Os pesquisadores testaram a fibra em diferentes meios — água, etanol e acetona — e concluíram que ela é sensível aos diferentes contextos. “O fato de o gel sofrer alterações estruturais em resposta a variações de temperatura, umidade e pH torna a fibra adequada para a detecção óptica”, enfatiza Fujiwara.
Monitoramento
Além da detecção óptica, os pesquisadores explicam que a nova tecnologia poderá facilitar procedimentos médicos variados. “A fibra de ágar poderia ser utilizada como um endoscópio ou para fotoestimulação em optogenética sem a necessidade de remover o dispositivo de dentro do corpo humano após o uso, uma vez que ele seria completamente absorvido com o tempo, reduzindo as intervenções cirúrgicas e os riscos envolvidos” exemplifica o cientista. “Devido à alta sensibilidade, a fibra de ágar poderia ser utilizada também como sensor bioquímico de baixo custo, auxiliando no monitoramento e no tratamento de doenças, por exemplo”, completa.
Outra aplicação promissora da tecnologia é o uso simultâneo como sensor óptico e meio de crescimento para micro-organismos. “Nesse caso, essa fibra poderia ser usada como um recipiente para uma amostra descartável. As células imobilizadas no dispositivo seriam detectadas opticamente, e o sinal seria analisado usando uma câmera ou espectrômetro”, explica Fujiwara.

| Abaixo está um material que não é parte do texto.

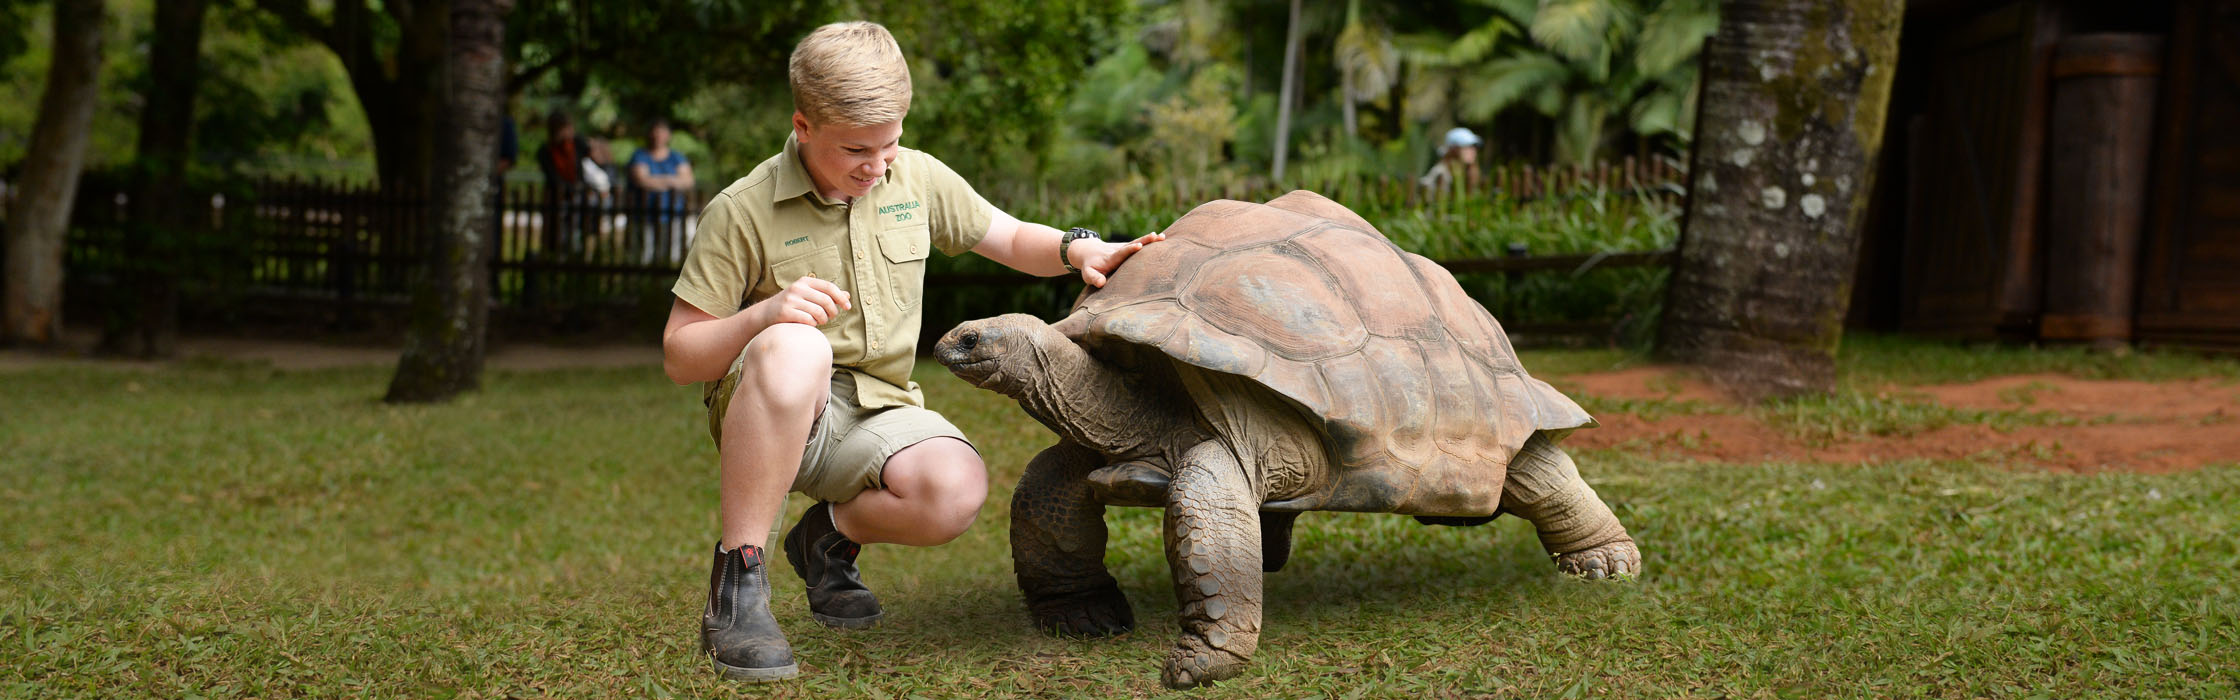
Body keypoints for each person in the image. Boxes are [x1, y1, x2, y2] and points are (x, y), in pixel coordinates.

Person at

Bruno Luis Soares de Lima, professor no curso de engenharia elétrica da Universidade Presbiteriana Mackenzie, em São Paulo, destaca que o trabalho brasileiro é importante por mostrar uma série de aplicações para um produto muito usado na área de engenharia. Ele ressalta que a tecnologia pode render frutos principalmente na área médica. “A fibra óptica é muito usada na área de comunicação, pois ajuda na troca de informações, como na internet, e também na área de sensores e de iluminação, o que faz dela um recurso com grande mercado. Faz sentido investir nesse tipo de produto, mas acredito que a maior vantagem dessa tecnologia feita de ágar seria em procedimentos médicos, como exames”, afirma. “Em muitas tarefas realizadas dentro da área de saúde, é necessário iluminar o corpo. Tendo materiais que são biocompatíveis e que, se ficarem dentro do corpo por muito tempo, não gerariam prejuízos, essas tarefas poderiam ser feitas com muito mais segurança e eficácia”, explica.

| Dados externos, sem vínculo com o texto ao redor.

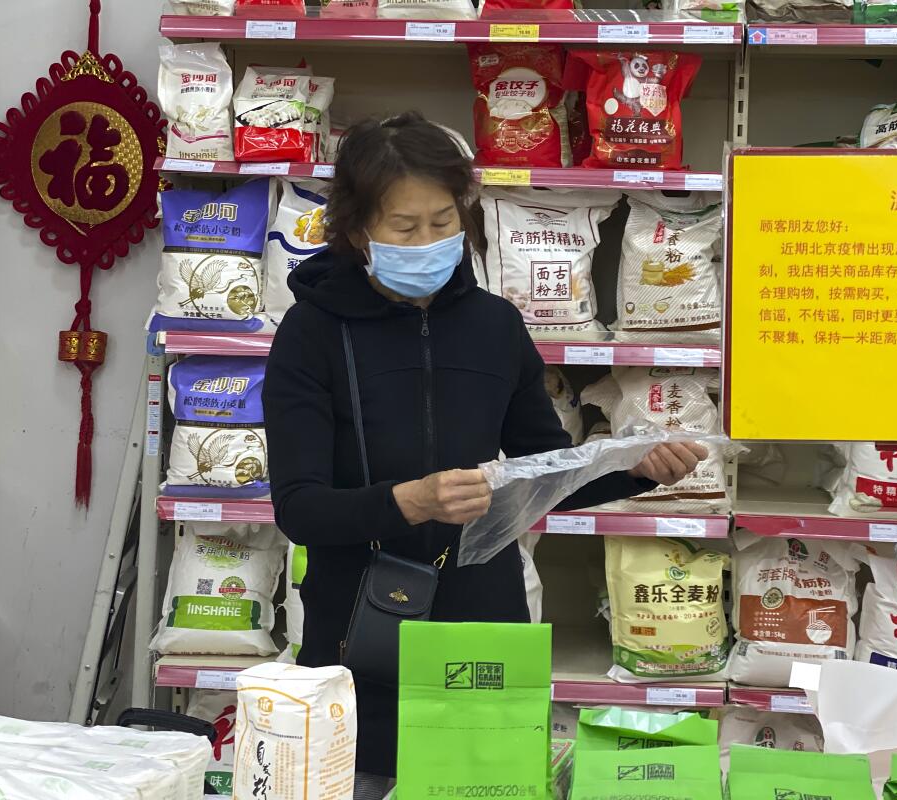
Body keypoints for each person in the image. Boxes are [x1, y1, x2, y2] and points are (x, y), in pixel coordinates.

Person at [262, 112, 708, 799]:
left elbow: (542, 467)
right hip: (361, 629)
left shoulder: (494, 325)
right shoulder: (312, 333)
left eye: (443, 222)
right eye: (404, 228)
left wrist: (632, 468)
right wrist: (407, 501)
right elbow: (299, 507)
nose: (428, 241)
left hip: (481, 626)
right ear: (357, 233)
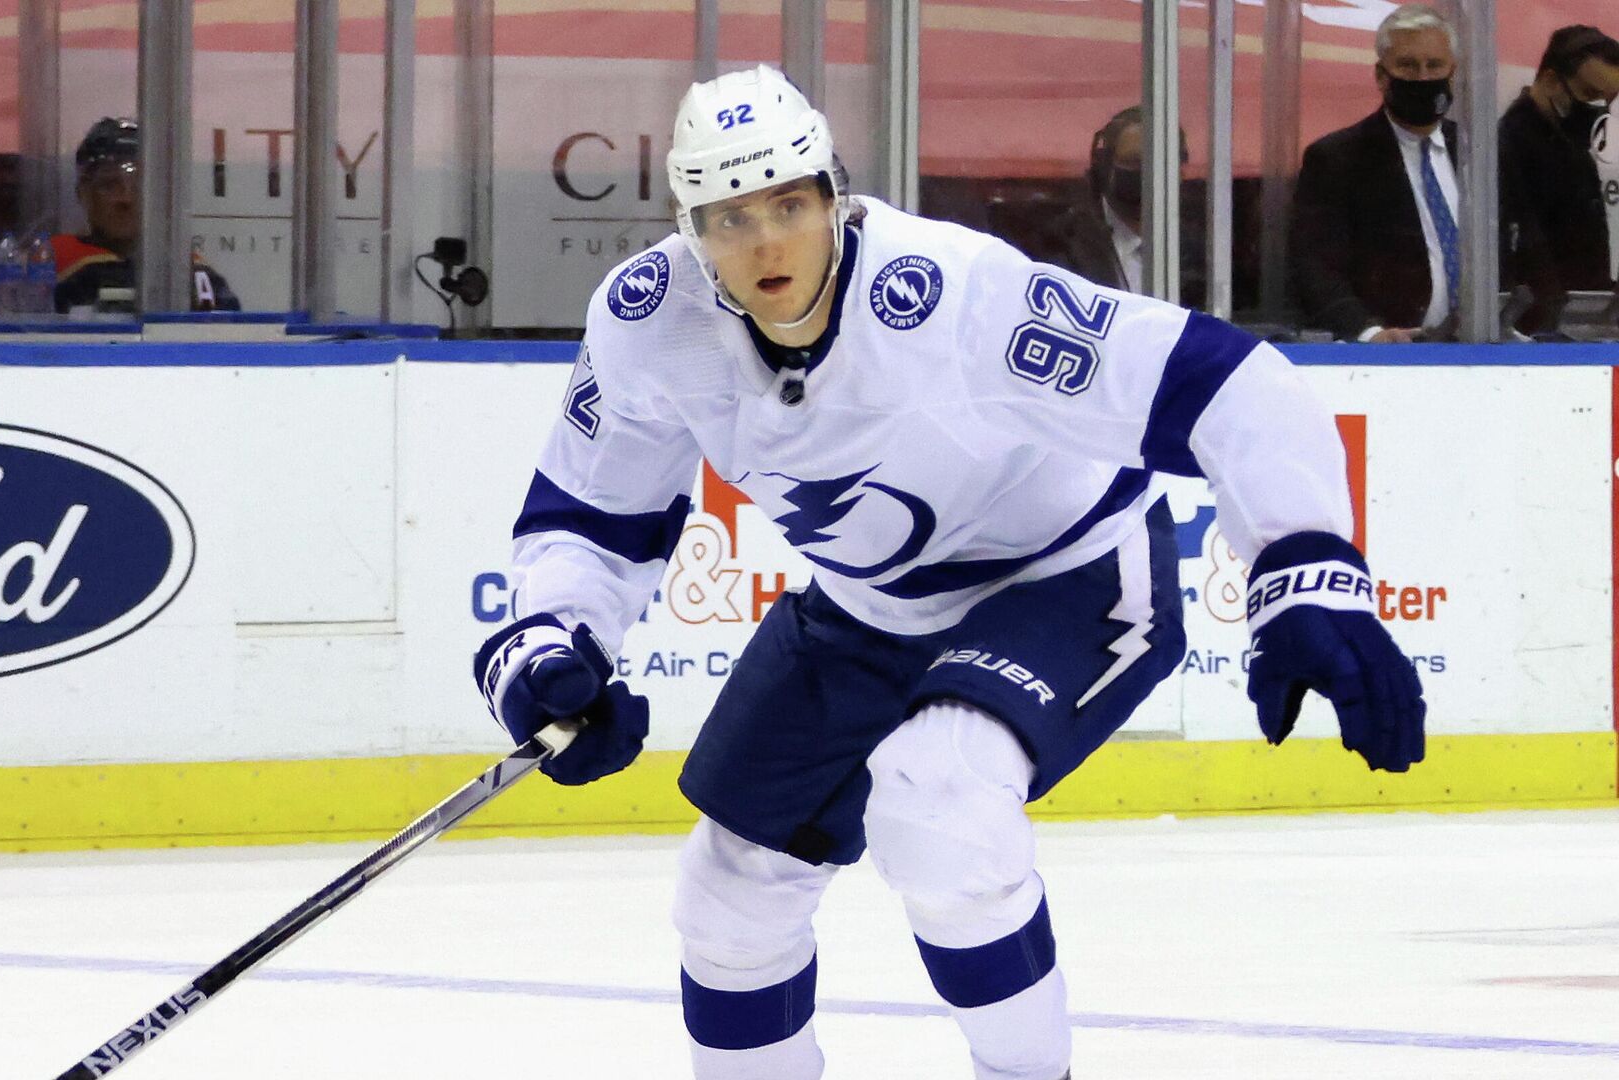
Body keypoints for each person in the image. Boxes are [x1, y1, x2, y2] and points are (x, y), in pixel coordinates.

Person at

“Poucas pesquisas abordam a produção de dispositivos para transmissão de luz à base de materiais comestíveis e biodegradáveis, o que viabilizaria a sua aplicação no interior do corpo humano”
Eric Fujiwara, professor da Escola de Engenharia Mecânica da Unicamp e um dos autores do trabalho
Mexendo com os neurônios
Ao receber a aplicação de uma proteína, os neurônios passam a reagir à luz. Dessa forma, cientistas podem intervir no comportamento de células cerebrais. Busca-se tratar doenças como Parkinson, depressão e epilepsia por meio dessa técnica, que também é explorada em estudos dos circuitos cerebrais.